[Keypoint text descriptions]
::::::

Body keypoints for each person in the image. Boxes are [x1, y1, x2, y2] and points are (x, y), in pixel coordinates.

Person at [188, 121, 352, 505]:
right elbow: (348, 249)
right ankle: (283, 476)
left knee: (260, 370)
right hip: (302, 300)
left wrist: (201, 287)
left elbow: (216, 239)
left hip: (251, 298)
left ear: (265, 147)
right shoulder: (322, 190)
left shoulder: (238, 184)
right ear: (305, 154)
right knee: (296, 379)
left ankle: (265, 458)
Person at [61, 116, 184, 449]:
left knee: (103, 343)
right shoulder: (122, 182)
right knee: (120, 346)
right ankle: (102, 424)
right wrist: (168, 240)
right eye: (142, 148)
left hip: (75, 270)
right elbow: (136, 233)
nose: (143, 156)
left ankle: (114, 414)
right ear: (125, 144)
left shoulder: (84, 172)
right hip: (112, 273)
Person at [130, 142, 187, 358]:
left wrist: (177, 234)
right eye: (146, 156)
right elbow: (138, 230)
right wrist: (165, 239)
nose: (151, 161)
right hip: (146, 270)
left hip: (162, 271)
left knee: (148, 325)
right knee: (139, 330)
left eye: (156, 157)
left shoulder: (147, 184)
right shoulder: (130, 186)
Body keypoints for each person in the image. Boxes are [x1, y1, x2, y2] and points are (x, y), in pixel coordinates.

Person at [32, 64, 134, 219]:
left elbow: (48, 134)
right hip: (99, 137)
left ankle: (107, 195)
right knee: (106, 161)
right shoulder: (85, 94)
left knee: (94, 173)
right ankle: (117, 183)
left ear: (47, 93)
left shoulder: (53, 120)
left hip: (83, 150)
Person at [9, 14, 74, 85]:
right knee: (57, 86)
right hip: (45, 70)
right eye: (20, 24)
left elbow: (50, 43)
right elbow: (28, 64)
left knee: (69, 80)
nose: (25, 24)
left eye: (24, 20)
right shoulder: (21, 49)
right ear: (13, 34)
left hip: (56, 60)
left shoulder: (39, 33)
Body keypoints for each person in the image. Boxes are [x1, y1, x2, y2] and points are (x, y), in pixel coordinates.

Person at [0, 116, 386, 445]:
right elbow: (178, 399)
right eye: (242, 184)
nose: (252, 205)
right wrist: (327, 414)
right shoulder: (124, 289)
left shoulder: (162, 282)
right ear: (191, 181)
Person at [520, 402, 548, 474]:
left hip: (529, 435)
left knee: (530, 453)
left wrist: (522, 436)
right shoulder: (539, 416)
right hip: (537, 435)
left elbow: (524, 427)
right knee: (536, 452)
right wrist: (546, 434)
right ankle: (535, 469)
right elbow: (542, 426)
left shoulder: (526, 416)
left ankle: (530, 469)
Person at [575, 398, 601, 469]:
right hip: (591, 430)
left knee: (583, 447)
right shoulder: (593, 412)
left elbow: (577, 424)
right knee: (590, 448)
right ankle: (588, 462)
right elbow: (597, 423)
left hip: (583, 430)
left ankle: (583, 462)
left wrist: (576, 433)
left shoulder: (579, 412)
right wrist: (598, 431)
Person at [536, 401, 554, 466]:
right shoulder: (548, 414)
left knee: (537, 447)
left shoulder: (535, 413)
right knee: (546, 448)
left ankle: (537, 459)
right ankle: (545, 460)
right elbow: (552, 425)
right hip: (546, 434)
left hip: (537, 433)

::::::

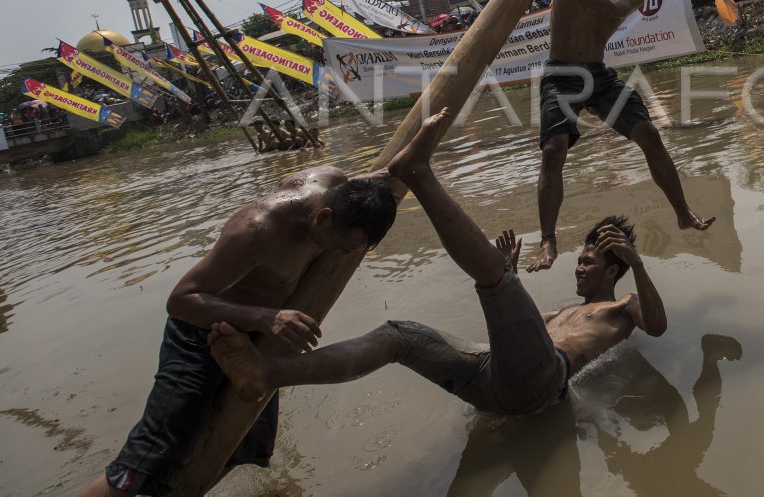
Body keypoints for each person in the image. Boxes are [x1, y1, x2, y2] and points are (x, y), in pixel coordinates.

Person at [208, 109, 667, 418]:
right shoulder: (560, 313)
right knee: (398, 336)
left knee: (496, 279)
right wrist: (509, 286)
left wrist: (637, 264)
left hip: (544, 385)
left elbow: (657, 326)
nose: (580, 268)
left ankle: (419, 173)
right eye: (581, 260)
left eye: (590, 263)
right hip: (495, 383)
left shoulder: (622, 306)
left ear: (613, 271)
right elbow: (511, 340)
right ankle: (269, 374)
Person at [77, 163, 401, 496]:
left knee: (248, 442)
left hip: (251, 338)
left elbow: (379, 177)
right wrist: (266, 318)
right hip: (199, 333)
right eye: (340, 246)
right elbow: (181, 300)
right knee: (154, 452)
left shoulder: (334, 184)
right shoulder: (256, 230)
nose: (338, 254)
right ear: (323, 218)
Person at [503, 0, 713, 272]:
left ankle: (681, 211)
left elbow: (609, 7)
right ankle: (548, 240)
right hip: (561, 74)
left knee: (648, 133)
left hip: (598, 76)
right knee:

::::::

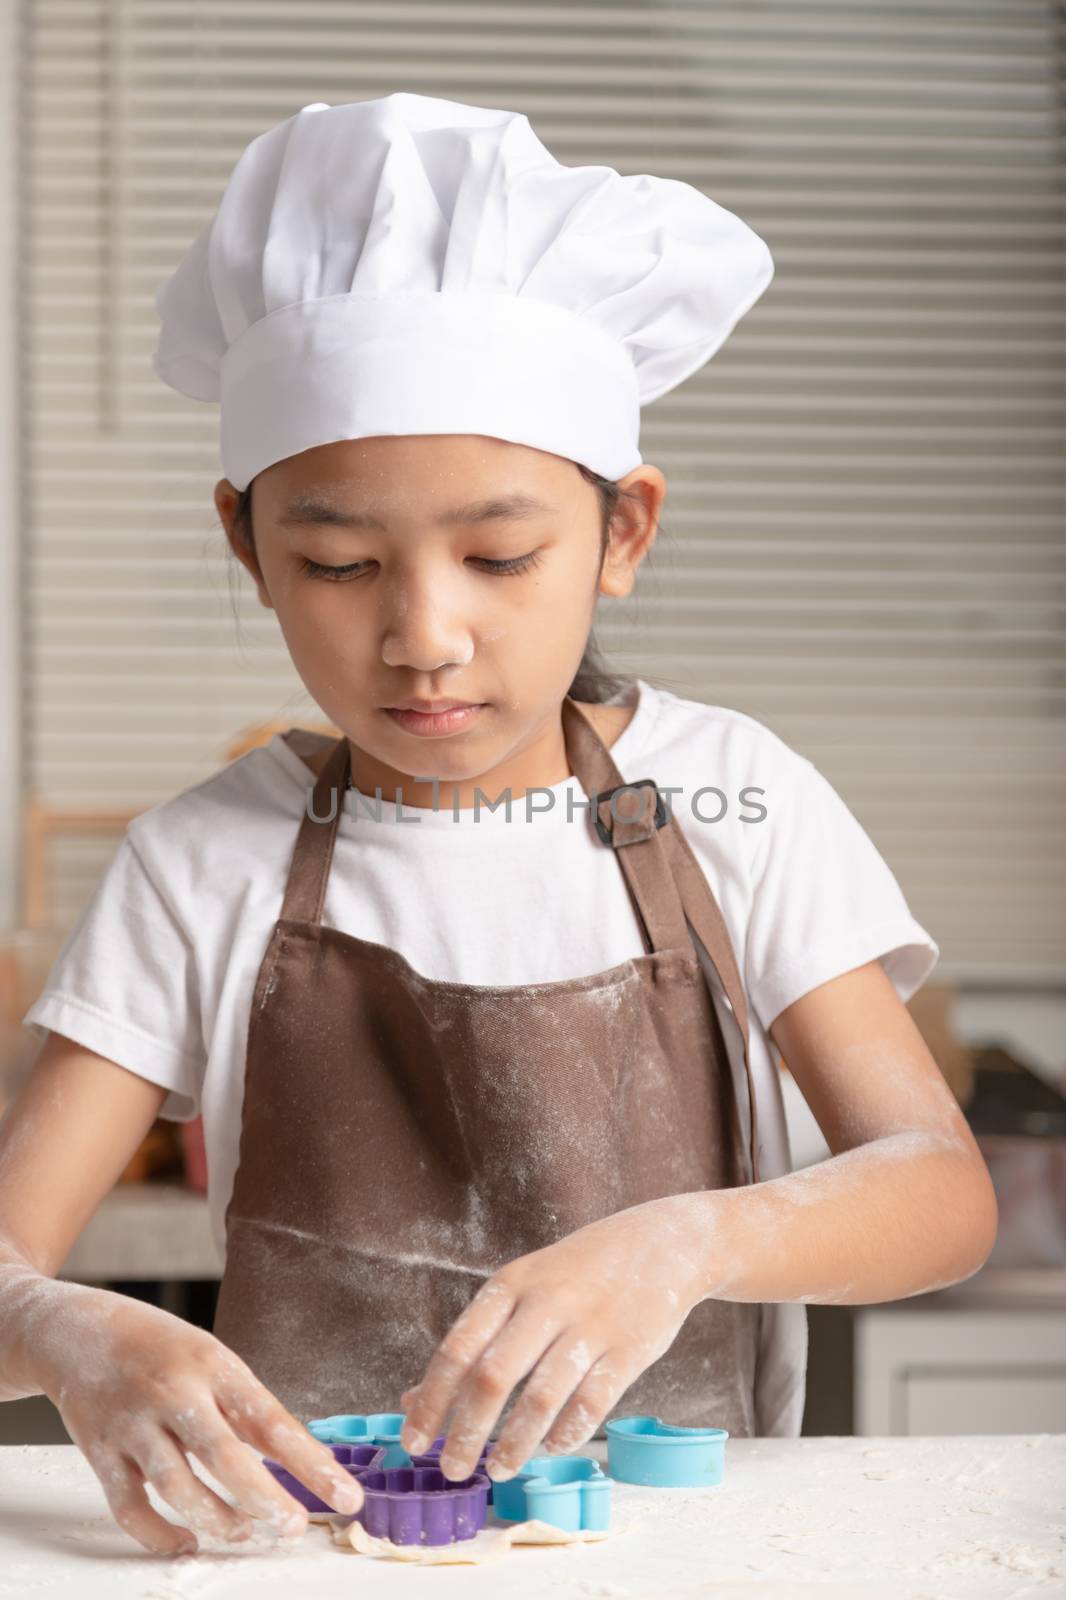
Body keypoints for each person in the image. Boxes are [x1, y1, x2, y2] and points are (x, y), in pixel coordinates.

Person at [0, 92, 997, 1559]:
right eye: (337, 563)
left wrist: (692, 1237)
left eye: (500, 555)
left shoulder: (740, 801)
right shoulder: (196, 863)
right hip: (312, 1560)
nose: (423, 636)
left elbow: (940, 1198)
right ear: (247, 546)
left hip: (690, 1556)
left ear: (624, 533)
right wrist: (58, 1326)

::::::

■ WHAT THE TASK REQUIRES
The output should be exactly the lines above from the line containing "left shoulder: (238, 184)" to the line containing "right shoulder: (85, 94)", inclusive, with no other lines.

■ SOLUTION FOR THIS TASK
left shoulder: (238, 184)
right ear: (305, 154)
right knee: (296, 379)
left ankle: (265, 458)
Person at [61, 116, 184, 449]:
left knee: (103, 343)
right shoulder: (122, 182)
right knee: (120, 346)
right ankle: (102, 424)
right wrist: (168, 240)
right eye: (142, 148)
left hip: (75, 270)
right elbow: (136, 233)
nose: (143, 156)
left ankle: (114, 414)
right ear: (125, 144)
left shoulder: (84, 172)
right hip: (112, 273)
Person at [130, 142, 187, 358]:
left wrist: (177, 234)
right eye: (146, 156)
right elbow: (138, 230)
right wrist: (165, 239)
nose: (151, 161)
right hip: (146, 270)
left hip: (162, 271)
left knee: (148, 325)
right knee: (139, 330)
left eye: (156, 157)
left shoulder: (147, 184)
right shoulder: (130, 186)
Body keypoints for each person in the image. Boxes are [x1, y1, x2, y2] and points are (x, y), in pixel coordinates.

Person at [32, 64, 134, 219]:
left elbow: (48, 134)
right hip: (99, 137)
left ankle: (107, 195)
right knee: (106, 161)
right shoulder: (85, 94)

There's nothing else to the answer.